VENUES COMMITMENT:NIGHTLY REVIEWS are to be held at Olympic Games venues to ensure that stadiums are not left with empty seats, London 2012 organisers promised yesterday following complaints about the gaps.
Troops brought in to secure the Games will be offered seats, as will teachers and children living near the east London Olympic Park, said Lord Sebastian Coe, who is head of the London organisers, in a bid to defuse the row.
Olympic sponsors were initially blamed for the debacle. However it appears that many of the seats were left unfilled by Olympic officials, members of sporting federations, athletes and the media.
Irish swimmer Barry Murphy vented his anger over the empty spaces for the swimming competition: “Hundreds of empty seats again in the aquatic centre. My parents would’ve given an arm and leg to get in yesterday as would the parents today.”
Faye Sultan, the first Kuwaiti woman to represent her country in an Olympic swimming event, expressed her shock: “Empty seats at the Olympics! And my parents can’t get tickets to watch me swim! Ridiculous.”

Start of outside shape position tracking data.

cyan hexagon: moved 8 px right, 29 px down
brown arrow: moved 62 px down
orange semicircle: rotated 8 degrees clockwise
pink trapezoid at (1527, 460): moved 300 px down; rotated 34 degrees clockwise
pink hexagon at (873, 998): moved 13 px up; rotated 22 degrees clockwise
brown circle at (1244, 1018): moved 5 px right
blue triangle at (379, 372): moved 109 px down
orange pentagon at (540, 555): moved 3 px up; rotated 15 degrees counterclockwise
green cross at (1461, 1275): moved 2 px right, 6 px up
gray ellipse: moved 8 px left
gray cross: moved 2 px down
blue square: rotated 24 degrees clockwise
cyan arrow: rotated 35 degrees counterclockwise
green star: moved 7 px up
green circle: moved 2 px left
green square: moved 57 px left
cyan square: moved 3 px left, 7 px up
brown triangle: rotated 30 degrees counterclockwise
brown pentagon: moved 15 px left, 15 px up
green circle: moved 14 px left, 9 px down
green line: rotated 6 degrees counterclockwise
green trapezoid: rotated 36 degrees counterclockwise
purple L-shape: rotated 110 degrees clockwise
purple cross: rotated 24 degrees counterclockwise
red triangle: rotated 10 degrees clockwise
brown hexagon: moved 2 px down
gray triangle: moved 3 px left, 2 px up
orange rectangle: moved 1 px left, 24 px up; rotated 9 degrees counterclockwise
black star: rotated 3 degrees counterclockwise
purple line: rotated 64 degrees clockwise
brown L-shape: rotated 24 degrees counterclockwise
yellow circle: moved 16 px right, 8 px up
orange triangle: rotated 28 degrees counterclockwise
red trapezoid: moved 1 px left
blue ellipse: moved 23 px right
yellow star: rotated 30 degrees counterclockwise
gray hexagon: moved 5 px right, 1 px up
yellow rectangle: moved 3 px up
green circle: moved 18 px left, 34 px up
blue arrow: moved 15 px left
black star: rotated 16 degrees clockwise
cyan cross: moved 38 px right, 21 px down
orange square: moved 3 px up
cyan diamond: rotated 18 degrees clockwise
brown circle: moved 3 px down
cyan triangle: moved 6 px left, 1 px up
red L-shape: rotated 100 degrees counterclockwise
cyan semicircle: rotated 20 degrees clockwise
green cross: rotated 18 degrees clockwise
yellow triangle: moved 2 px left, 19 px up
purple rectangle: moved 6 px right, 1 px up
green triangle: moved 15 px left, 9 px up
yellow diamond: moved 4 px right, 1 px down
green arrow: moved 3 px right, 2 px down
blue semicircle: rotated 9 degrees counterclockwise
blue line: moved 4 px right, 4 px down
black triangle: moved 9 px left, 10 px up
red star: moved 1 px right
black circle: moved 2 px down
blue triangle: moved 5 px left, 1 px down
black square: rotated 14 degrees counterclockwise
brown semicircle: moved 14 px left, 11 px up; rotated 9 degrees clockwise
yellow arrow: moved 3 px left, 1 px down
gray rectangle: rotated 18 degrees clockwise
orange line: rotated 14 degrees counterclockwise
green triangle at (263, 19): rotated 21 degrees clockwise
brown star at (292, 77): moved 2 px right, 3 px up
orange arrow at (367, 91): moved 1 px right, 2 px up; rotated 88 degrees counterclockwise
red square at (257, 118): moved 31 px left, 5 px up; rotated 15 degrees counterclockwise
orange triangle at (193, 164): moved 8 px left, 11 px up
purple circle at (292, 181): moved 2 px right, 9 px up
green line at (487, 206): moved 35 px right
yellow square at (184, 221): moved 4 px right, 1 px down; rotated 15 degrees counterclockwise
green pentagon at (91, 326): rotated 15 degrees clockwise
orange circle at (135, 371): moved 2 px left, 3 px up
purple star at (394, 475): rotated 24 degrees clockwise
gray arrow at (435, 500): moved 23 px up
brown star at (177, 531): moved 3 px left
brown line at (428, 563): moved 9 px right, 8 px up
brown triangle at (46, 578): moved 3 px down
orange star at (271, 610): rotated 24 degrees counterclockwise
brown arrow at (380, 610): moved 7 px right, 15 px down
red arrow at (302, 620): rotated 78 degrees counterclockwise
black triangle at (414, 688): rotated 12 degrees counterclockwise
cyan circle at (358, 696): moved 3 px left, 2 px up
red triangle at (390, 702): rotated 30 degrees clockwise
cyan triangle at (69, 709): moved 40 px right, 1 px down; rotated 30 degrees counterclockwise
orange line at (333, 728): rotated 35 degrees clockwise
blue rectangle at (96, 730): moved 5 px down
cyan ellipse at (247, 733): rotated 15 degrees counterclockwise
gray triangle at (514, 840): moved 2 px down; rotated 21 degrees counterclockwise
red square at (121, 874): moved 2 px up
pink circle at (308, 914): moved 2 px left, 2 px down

In response, Lord Coe said: “We take it seriously. I don’t want to see swathes of those seats empty and that’s why we will make sure, where we possibly can, people are in those seats when they are not used. We can clearly sell more tickets . . . We can [also] move the military in there.”
He said troops coming off duty at venues were being offered tickets as well as teachers and children in local boroughs. Lord Coe promised nightly reviews and said 1,000 extra tickets were made available for the gymnastics at North Greenwich after checks were made on Saturday night about how many of the previously-allocated tickets would be used.
Former Labour Olympics ministers Dame Tessa Jowell said anyone lucky enough to have Olympic tickets should feel “a sense of obligation” to use them. “Because if they’re not using , there are so many other people who want to.”
London 2012 organisers have said additional ticket kiosks will be established to sell tickets, even though there are 100,000 to 150,000 tickets still available for events – not including the football competition.
However, the London 2012 website remains problematic: “Okay, I can’t just spend another day constantly hitting refresh on that Olympics tickets website,” Irish comedian Dara Ó Briain complained in the afternoon.
The website does not offer a list of tickets available to the public. Consequently, those keen to buy them are obliged to search every round of the sports in which they are interested with no guarantee that unsold tickets are there to be found.
Former Labour MP Oona King, who unsuccessfully sought the party’s nomination to be mayor of London, said: “I love the Olympics, but driven insane by 2012 website – why can’t it say which tickets are available?”
Numerous events on Saturday were poorly attended, including gymnastics, volleyball, tennis, beach volleyball and swimming heats – though whether sponsors’ guests, Olympic officials or competing athletes’ team mates are most to blame remains unclear.